◆ How to complete this task ◆
Filter the data below down to the lines that contain the string "negotiate". Case counts.

++++ Task inputs ++++

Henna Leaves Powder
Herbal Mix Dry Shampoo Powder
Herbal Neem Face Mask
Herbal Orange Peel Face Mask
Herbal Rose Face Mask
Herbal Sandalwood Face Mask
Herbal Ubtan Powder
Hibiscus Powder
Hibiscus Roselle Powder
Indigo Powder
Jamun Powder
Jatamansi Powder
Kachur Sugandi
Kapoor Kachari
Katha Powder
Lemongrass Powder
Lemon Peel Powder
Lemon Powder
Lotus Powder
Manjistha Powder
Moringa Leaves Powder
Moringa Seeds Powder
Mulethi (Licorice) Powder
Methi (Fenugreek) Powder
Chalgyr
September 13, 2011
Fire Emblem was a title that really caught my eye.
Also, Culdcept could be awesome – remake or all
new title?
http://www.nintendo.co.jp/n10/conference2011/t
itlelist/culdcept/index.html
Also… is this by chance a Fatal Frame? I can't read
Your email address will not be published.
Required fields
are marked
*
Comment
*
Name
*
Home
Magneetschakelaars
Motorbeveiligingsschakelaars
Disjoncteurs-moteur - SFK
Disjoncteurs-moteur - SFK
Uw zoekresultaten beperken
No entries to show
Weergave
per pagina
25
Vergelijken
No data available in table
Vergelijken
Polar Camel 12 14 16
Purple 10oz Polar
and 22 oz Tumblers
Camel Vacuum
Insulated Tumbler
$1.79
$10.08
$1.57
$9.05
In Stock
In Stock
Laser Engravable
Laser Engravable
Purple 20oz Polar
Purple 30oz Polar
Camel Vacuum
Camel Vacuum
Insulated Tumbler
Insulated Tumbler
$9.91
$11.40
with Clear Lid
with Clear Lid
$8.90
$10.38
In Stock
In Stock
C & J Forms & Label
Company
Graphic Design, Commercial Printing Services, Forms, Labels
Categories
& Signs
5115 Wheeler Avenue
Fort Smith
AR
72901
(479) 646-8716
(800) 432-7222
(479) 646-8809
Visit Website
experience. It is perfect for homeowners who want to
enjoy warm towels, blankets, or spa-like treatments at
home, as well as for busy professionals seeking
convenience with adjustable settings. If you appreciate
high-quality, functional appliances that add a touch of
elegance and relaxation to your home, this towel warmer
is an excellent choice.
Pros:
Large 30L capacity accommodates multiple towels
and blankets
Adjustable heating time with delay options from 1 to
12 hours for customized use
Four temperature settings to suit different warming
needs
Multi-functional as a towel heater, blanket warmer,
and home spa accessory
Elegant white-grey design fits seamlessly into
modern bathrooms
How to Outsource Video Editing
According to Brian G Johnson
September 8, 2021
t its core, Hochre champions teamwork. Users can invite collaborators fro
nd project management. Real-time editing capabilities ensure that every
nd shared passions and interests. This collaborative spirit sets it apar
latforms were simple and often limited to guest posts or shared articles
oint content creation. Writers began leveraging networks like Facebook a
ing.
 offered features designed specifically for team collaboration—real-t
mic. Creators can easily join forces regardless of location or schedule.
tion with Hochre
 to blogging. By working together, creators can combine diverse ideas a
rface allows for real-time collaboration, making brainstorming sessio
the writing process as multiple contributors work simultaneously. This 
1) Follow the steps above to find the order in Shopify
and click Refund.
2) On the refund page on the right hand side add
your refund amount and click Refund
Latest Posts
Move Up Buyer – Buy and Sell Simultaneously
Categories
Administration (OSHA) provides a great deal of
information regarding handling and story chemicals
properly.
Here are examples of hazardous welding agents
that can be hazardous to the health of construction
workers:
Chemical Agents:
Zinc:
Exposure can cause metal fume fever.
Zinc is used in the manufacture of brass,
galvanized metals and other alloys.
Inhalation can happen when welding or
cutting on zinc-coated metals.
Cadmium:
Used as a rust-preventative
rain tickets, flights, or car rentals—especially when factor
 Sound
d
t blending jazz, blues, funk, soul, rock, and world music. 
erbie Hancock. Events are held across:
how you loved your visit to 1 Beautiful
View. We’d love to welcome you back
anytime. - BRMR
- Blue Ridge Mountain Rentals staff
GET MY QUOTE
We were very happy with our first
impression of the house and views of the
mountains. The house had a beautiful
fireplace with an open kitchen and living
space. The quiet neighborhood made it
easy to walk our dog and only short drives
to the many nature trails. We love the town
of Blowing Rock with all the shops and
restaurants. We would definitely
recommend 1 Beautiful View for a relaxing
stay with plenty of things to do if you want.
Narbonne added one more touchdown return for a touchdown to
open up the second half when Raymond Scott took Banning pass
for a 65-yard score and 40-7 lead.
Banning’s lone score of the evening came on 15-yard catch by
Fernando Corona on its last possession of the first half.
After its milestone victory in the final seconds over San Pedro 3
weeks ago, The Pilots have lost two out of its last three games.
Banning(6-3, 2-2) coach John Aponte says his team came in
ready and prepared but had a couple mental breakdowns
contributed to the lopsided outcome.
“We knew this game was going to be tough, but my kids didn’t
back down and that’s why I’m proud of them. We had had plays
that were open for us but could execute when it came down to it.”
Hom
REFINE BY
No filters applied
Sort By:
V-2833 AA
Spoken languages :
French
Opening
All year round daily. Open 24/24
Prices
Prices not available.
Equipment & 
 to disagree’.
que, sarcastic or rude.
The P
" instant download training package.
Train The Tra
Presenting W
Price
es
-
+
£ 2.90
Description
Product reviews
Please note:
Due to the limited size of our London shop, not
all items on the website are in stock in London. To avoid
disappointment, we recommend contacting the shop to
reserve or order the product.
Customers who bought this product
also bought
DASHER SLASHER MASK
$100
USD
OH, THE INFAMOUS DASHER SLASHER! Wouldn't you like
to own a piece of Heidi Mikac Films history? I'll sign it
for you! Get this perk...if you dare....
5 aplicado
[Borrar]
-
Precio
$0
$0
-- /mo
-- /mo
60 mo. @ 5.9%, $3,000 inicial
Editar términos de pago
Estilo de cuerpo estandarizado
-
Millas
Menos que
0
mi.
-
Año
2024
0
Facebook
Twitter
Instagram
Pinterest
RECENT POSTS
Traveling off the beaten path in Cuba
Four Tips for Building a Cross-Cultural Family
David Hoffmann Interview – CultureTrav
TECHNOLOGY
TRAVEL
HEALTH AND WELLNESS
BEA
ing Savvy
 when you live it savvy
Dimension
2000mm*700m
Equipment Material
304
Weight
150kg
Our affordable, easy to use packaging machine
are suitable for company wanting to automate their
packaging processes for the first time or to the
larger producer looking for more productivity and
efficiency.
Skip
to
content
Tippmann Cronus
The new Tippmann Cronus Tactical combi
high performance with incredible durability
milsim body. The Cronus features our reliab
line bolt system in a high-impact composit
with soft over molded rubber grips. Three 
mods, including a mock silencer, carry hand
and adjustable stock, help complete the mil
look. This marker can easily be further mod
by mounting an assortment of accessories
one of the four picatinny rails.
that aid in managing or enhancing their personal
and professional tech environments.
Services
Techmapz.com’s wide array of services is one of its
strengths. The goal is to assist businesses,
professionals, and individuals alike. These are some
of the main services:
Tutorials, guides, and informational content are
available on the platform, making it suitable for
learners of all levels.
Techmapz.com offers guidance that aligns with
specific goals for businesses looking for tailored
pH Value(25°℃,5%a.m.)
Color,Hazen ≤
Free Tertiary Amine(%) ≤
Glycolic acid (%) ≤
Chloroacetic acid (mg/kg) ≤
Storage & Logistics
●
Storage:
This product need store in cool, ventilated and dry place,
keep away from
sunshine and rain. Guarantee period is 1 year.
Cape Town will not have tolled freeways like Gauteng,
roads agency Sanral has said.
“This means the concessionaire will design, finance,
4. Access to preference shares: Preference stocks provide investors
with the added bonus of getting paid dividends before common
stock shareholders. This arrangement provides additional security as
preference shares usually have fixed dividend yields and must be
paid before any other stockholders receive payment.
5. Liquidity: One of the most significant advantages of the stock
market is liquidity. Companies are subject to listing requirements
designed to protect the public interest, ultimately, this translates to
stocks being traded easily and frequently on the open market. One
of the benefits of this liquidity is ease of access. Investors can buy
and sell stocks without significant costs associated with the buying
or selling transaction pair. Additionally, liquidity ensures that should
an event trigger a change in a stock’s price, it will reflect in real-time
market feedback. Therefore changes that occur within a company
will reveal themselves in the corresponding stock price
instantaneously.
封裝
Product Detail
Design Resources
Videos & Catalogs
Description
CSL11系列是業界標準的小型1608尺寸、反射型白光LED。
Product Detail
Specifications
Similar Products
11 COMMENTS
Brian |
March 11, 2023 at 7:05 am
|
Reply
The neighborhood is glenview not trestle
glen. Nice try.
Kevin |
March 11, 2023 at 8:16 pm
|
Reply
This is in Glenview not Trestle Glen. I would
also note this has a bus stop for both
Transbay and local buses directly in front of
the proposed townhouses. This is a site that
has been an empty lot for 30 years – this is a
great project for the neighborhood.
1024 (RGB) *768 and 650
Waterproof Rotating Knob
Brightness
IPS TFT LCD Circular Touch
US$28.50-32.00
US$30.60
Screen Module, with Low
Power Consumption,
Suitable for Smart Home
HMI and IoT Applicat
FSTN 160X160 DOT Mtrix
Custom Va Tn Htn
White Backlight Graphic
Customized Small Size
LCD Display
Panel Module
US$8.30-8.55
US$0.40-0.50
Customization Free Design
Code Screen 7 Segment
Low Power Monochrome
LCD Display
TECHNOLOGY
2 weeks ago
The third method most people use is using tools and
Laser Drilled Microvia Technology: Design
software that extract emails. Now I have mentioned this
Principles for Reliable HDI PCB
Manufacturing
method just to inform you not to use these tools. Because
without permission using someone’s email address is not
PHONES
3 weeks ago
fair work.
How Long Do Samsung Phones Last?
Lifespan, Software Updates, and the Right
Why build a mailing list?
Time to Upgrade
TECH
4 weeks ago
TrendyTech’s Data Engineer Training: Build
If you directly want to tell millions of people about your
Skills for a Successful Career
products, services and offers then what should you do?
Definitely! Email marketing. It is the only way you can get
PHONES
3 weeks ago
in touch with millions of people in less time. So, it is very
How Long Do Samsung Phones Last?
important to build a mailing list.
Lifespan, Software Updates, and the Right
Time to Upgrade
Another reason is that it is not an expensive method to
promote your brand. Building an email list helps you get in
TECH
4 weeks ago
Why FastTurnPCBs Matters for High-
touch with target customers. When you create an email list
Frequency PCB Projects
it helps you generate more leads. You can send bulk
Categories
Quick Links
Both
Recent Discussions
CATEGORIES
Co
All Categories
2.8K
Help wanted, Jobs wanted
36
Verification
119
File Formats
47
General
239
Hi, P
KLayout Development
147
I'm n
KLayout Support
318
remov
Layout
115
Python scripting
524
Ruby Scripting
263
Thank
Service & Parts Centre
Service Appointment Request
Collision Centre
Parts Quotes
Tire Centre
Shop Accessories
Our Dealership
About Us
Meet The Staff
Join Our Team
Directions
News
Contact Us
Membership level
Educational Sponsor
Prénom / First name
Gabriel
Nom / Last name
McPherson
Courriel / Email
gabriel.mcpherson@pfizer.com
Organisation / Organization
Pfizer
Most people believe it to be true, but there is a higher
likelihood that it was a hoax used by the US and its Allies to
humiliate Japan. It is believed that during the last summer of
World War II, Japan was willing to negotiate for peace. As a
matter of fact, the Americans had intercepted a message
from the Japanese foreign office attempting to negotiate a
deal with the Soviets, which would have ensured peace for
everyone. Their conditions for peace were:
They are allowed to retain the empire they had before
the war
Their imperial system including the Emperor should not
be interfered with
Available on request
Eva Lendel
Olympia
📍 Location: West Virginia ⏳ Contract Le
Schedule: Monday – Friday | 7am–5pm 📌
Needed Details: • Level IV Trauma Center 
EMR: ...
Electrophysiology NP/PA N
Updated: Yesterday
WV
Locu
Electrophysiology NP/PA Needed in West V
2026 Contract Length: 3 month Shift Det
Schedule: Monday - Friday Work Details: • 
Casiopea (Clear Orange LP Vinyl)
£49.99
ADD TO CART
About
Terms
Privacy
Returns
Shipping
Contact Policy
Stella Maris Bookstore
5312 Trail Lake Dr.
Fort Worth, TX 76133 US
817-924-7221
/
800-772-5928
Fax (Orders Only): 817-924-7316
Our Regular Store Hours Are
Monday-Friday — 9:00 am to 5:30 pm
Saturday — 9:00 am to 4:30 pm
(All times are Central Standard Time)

++++

◆ Response ◆
World War II, Japan was willing to negotiate for peace. As a
from the Japanese foreign office attempting to negotiate a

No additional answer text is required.